Jiva also uses its image library to enhance existing platforms like Plantix. While these models serve as a good baseline, they may not be adequately trained on region-specific or market-specific data. Jiva has created training models for crops that are more common in Indonesia and India, such as corn, which have been performing better than off-the-shelf products like Plantix. This highlights the importance of localization in AI models.
While using foundation data models can provide a quick start to generative AI, organizations should aim to finetune these models with their own data for better results. Olivier Klein, Amazon Web Services’ (AWS) Asia-Pacific chief technologist, emphasizes that organizations that put in the effort to properly finetune AI models will see faster progress in their implementation. Incorporating generative AI into an organization’s data strategy and platform is also crucial for success.
One challenge organizations face is whether they have enough data of their own to train the AI model. However, Klein notes that data quantity does not necessarily equate to data quality. Proper data annotation and contextualization are important to ensure that AI training models generate industry-specific responses. Annotating individual components of the training data helps AI machines understand the data and identify important components.

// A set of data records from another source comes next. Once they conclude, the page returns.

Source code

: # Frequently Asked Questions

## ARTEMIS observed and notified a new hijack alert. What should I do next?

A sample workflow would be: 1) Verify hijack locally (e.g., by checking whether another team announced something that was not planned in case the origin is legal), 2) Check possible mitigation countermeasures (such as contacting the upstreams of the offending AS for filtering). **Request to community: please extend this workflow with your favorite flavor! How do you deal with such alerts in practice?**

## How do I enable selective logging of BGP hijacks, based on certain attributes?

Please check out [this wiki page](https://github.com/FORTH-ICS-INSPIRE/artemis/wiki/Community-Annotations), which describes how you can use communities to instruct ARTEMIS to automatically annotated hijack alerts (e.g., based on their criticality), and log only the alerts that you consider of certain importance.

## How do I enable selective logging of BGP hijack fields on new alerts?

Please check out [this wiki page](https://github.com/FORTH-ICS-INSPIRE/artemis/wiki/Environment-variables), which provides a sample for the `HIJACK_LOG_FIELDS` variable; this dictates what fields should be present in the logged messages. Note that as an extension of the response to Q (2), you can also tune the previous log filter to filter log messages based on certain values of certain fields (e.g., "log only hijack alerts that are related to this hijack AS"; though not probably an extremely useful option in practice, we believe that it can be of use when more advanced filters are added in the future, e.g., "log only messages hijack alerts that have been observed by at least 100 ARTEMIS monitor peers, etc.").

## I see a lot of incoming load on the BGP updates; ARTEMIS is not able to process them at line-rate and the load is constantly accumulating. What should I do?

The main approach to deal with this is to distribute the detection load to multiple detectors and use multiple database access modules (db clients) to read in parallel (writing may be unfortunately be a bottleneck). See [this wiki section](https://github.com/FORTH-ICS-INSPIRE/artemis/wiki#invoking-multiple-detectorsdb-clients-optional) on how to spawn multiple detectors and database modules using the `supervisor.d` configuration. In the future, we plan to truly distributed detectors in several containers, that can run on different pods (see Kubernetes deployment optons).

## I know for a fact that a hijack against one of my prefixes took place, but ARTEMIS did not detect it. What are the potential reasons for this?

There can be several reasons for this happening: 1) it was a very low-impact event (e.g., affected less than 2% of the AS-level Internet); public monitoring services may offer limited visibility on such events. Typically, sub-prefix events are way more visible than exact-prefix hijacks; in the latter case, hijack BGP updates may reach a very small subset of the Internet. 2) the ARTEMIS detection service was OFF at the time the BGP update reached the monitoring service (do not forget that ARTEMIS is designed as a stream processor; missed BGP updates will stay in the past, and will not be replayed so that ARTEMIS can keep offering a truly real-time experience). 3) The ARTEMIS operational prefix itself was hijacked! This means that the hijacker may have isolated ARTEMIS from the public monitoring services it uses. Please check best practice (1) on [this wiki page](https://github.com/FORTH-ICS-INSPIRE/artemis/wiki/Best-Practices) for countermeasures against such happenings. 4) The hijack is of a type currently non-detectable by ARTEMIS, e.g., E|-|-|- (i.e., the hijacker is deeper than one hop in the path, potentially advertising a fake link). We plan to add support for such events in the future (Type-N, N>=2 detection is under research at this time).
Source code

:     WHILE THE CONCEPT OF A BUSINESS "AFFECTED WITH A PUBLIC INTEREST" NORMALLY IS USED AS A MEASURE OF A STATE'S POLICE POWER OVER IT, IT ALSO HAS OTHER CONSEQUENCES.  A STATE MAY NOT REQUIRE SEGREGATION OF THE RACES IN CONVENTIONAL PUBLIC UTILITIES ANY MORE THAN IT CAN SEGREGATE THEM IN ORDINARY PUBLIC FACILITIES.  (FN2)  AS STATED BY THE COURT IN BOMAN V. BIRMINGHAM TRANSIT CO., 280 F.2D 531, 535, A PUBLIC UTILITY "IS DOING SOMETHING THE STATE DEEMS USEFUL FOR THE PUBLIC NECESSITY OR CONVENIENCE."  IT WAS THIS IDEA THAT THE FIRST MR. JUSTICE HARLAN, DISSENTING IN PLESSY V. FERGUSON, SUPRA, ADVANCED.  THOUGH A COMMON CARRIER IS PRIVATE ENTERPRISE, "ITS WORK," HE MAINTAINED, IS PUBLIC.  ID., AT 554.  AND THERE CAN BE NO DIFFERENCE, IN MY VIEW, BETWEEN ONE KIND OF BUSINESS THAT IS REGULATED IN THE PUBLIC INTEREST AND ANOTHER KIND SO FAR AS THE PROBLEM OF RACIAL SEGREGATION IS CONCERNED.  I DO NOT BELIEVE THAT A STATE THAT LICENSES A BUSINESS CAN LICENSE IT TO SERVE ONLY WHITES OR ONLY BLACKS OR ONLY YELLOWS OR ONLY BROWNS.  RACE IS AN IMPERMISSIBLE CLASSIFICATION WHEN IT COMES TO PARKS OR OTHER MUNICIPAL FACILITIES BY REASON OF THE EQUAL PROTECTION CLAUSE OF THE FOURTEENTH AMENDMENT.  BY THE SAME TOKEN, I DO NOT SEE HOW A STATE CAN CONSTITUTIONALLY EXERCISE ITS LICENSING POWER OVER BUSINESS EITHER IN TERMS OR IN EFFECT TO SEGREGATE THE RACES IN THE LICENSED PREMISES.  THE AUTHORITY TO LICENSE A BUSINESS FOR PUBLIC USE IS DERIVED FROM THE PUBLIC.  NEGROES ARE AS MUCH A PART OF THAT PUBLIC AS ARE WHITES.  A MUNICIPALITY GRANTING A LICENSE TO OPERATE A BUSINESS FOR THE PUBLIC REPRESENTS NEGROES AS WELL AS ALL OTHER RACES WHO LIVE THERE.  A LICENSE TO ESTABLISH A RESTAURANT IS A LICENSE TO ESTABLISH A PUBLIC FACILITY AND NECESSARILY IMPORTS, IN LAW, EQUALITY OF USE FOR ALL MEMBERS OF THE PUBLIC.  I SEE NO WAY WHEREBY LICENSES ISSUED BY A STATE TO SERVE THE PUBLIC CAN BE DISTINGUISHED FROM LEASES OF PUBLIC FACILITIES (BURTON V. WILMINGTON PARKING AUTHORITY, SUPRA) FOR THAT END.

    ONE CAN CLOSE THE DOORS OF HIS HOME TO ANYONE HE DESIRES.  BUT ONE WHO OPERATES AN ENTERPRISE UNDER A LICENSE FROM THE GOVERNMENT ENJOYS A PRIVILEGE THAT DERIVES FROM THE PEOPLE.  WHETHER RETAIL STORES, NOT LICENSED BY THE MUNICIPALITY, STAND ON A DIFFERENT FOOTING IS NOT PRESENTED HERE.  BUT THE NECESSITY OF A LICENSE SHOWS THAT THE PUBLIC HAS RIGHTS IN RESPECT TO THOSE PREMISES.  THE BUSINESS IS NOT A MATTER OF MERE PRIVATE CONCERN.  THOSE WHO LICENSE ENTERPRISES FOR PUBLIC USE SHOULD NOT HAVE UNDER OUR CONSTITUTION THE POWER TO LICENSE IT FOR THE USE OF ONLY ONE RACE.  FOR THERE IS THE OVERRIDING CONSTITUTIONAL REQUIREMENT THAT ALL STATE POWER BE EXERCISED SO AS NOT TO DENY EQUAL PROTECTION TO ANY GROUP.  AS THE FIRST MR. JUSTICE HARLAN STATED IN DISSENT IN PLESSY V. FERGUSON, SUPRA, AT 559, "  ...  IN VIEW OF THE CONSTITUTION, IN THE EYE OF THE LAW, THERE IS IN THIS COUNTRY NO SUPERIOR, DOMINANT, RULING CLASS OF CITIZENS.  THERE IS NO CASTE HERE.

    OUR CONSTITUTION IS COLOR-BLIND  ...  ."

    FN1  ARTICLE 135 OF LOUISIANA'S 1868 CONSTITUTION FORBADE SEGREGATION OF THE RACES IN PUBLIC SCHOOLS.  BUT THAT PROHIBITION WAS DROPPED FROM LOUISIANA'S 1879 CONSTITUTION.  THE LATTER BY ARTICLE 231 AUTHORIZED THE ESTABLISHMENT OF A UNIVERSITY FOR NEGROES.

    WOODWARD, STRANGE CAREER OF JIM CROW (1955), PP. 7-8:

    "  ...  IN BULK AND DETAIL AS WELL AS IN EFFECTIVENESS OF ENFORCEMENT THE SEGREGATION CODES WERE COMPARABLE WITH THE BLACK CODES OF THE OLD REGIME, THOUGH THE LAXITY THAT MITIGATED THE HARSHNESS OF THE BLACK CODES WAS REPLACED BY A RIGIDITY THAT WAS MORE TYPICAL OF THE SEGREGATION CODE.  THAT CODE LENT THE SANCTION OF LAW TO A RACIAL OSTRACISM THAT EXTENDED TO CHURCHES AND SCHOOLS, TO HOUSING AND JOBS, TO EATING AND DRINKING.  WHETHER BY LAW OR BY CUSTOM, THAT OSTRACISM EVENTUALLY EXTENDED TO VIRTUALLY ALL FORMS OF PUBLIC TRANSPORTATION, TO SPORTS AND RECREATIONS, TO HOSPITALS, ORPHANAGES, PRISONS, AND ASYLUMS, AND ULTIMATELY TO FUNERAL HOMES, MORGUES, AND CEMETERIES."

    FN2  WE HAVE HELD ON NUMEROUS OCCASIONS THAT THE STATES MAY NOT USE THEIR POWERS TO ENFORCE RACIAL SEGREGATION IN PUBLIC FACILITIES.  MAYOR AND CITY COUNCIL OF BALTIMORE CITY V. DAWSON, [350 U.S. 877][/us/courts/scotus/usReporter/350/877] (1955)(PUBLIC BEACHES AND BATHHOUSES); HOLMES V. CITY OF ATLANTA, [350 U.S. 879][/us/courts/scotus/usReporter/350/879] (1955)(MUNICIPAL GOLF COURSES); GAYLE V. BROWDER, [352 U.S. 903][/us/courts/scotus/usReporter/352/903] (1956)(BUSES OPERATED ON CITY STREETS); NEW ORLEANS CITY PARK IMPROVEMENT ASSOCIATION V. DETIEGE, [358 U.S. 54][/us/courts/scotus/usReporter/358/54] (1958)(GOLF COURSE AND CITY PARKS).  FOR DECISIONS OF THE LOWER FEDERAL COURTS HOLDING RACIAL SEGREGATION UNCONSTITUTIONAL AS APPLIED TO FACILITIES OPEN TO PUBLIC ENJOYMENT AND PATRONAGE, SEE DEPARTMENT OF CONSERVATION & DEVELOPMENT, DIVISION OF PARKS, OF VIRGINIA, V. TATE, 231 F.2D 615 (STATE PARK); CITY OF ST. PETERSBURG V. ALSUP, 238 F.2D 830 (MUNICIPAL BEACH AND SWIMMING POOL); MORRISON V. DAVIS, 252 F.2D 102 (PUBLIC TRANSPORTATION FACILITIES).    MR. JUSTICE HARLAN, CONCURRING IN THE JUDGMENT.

Klein dispels the misconception that all AI systems are the same, emphasizing the need for organizations to tweak AI models based on their specific use cases and verticals. Generative AI has gained attention in call centers, where it can enhance the experience for call agents by providing better responses on-the-fly and improving customer service. Call center operators can train the AI model using their own knowledge base, incorporating chatbot and customer interactions.
Finetuning an existing LLM with domain-specific content requires significantly less data compared to building a new foundational model from scratch. This approach is less computationally intensive and can be more cost-effective, although it still requires data science expertise. It’s worth noting that not all providers of LLMs permit users to finetune on top of their models.
Using their own data also addresses concerns about data control and privacy. Organizations want to retain control over the data used to train AI models and ensure it remains within their environments. This approach fosters transparency, establishes responsible AI adoption, and avoids the “blackbox” problem.
In conclusion, organizations can effectively harness generative AI by using their own data to train AI systems. By starting with foundation models and incorporating their own data, organizations can provide more relevant context, improve accuracy, and address concerns about data control. Finetuning AI models and contextualizing them to specific industries and use cases further enhances the effectiveness of generative AI.